> Quoted passage:
For much of the 19th century, Burao served as the capital of the Habr Yunis Sultanate. Sultan Nur Ahmed Aman, Sutan Awad Deria and Sultan Madar Hersi ruled from Burao at different periods of time.After leaving the Berbera coastlands and ascending the escarpments of the great inland plateau, the convoy followed the valley of the Tug Dayr as far as Burao, capital of a powerful but friendly Habr Gerhaji sultan.Explorer Frank Linsly James, a guest of Sultan Awad Deria during his visit to Somaliland in 1884, describes a performance he witnessed by Habr Yunis Horsemen at Burao's Togdheer River.During our stay at Burao, the Sultan collected a great many of his people together, and twice entertained us with some well-executed and characteristic evolutions on horseback. On the first occasion some forty mounted men were collected in the Tug before our zariba; but this did not satisfy the Sultan, and he arranged a second "fan- tasia", in which fully two hundred warriors were engaged. It was the best and most characteristic thing of the kind I had ever seen. A procession was first formed in the river's bed, and on a given signal all dashed off, brandishing their spears and shields. Dressed in tobes of many colours, and sitting loosely on their gaily caparisoned horses, they engaged in mimic contest with spear and shield, reining their horses upon their haunches when at full gallop, and with wild shouts flinging their spears into the air. Each warrior carried a short-handled whip with a broad raw hide thong, and with it lashed his steed unmercifully. Some of the riders went through regular circus feats, leaping from their horses when at full gallop, picking up objects thrown on the ground, and then remount- ing. After this had continued for some time they would gallop close to our zariba, and reining up, shout "Mort, mort" ("Welcome, welcome"), to which we replied, "Kul liban" ("Thanks").

> Material provided:
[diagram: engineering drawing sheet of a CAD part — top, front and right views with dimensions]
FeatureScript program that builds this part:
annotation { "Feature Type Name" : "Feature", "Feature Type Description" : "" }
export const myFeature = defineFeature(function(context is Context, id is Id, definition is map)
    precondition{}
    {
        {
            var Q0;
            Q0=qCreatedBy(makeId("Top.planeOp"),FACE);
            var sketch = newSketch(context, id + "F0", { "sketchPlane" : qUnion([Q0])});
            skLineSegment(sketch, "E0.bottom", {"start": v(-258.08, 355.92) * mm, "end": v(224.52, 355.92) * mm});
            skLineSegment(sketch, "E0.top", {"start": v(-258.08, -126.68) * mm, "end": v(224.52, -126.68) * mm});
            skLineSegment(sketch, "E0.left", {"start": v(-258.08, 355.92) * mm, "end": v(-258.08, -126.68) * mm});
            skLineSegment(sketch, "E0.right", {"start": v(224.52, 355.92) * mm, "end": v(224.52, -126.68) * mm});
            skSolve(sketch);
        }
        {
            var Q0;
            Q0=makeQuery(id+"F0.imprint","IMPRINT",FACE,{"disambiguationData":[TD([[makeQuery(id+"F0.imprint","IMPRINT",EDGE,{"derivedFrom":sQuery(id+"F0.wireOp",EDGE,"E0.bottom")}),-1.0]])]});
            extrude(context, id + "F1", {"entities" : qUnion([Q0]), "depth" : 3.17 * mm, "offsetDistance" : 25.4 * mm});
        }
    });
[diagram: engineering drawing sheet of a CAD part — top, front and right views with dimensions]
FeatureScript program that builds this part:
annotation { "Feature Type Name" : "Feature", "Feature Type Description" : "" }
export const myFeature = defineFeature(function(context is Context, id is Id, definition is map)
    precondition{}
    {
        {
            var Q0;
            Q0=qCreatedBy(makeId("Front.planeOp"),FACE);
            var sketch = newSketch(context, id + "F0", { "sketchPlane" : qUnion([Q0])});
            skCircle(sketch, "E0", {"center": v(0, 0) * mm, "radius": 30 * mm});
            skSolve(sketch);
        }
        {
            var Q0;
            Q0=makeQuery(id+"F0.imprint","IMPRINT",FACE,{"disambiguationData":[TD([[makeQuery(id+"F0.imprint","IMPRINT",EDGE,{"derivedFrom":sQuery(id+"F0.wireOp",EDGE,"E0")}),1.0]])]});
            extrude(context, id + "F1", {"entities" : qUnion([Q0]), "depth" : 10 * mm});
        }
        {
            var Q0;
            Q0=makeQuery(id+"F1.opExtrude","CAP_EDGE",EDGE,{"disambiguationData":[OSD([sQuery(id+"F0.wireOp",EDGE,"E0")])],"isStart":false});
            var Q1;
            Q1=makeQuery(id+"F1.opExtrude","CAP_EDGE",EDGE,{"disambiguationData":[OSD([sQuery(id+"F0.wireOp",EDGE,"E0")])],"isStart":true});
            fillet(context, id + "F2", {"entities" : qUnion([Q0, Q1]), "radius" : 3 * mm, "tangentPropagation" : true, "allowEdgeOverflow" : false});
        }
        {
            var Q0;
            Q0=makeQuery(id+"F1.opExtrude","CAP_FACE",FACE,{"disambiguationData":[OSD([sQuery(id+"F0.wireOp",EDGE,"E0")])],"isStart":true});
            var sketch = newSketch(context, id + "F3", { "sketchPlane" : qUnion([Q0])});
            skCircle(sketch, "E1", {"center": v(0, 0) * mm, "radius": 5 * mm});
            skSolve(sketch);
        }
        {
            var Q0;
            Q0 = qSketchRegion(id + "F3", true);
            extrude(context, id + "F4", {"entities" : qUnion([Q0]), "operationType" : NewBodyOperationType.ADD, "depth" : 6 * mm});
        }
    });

> Assigned task 1:
Answer these from the Burao text:
(a) Whose valley did the convoy follow as far as Burao?
(b) In what year did Frank Linsly James visit Somaliland?
(c) What did the riders shout when they reined up near the zariba, and what does it mean?
> Assigned task 2: Write a continuation of the text about Burao, beginning after its last sentence.

> Result 1:
(a) The valley of the Tug Dayr.
(b) 1884.
(c) "Mort, mort," meaning "Welcome, welcome."

> Result 2:
===Dervish movement===

The Dervish movement was founded in Burao in 1899. In the end of late August of that year the Dervish leaders and their clan followers assembled at Burao, Mohammed Abdullah Hassan with his followers from the Dhulbahante, the various Habar Jeclo sub clans with their principle headman Haji Sudi, and Sultan Nur Ahmed Aman with his followers from the Habr Yunis clan, declared open hostility. The assembled Dervish and their clan allies sent the following stern letter to Captain Cordeauxe and James Hayes Sadler:

"This is to inform you that you have done whatever you have desired, and oppressed our well-known religion without any cause. Further, to inform you that whatever people bring to you they are liars and slanderers. Further, to inform you that Mahomed, your Akil, came to ask from us the arms we therefore, send you this letter. Now choose for yourself; if you want war we accept it, if you want peace pay the fine." September 1, 1899.

===Burao tax revolt and RAF bombing===

The people of Burao clashed with the British in 1922 after a heavy tax was imposed upon them. They revolted in opposition to the tax and this caused them to riot and attack British government officials. In the ensuing disturbances a shootout between the British and Burao residents broke out; Captain Allan Gibb, a Dervish war veteran and district commissioner, was shot and killed. The British, fearing they could not contain the revolt, requested that Secretary of State for the Colonies Sir Winston Churchill send troops from Aden and bomber aircraft in order to bomb Burao and the livestock of the revolting clans to quell any further rebellion. The RAF planes arrived at Burao within two days and proceeded to bomb the town with incendiaries, effectively burning the entire settlement to the ground.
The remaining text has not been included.